→ **Tarefa a realizar**: Segundo o texto sobre a Colina de Santana, onde ficará o futuro Hospital de Todos os Santos?

→ **Texto para análise**:
--- --- ---
Como foi repetidamente referido nesta terça-feira, o documento de estratégia municipal para a Colina de Santana foi elaborado muito depois dos projectos dos loteamentos e, mesmo ele, colhe em seu redor reticências abrangentes à operação urbanística.
O fecho dos hospitais da zona, em nome do financiamento do futuro Hospital de Todos os Santos, em Marvila, que não se sabe quando abrirá, e o loteamento dos seus terrenos foram assim resumidos por Helena Carqueijeiro, uma arquitecta residente na zona: “Quer-se fazer uma substituição do espaço público pelo privado”. Para mostrar como os planos da Estamo são um conjunto de projectos isolados, a que falta uma visão integrada que contemple uma melhoria dos bairros da colina, acrescentou que, neles, “não há propostas concretas que venham melhorar a vida das pessoas. Bastava propor uma estação ou uma ligação ao Metropolitano”, disse.
--- --- ---
(Parâmetros intrínsecos da câmara e dados de pose)
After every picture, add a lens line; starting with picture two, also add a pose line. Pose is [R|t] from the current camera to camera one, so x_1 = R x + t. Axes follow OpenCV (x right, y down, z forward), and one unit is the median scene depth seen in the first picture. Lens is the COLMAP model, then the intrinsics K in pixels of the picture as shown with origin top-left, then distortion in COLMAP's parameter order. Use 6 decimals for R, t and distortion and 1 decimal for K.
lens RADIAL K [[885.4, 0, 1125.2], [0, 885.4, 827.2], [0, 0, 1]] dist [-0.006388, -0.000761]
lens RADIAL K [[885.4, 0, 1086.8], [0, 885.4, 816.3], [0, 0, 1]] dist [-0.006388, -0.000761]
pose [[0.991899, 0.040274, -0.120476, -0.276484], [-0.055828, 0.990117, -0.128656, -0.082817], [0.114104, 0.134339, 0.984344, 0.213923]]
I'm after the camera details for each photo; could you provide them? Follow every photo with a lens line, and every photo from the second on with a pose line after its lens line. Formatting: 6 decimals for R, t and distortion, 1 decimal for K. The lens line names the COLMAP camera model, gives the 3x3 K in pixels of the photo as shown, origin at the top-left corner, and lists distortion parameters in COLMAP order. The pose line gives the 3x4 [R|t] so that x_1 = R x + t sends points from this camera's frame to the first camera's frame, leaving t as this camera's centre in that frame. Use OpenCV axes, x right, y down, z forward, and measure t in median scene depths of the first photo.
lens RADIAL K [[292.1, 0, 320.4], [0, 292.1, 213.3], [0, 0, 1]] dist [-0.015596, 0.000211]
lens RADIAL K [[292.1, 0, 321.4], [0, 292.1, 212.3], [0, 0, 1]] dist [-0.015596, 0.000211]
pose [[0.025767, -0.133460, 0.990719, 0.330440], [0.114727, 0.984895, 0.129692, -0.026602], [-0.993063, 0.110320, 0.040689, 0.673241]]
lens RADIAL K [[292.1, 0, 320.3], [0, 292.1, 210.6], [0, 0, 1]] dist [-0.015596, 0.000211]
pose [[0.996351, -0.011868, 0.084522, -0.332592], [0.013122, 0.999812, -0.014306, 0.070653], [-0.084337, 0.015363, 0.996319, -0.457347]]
--- --- ---
→ **Área de resposta**: Em Marvila.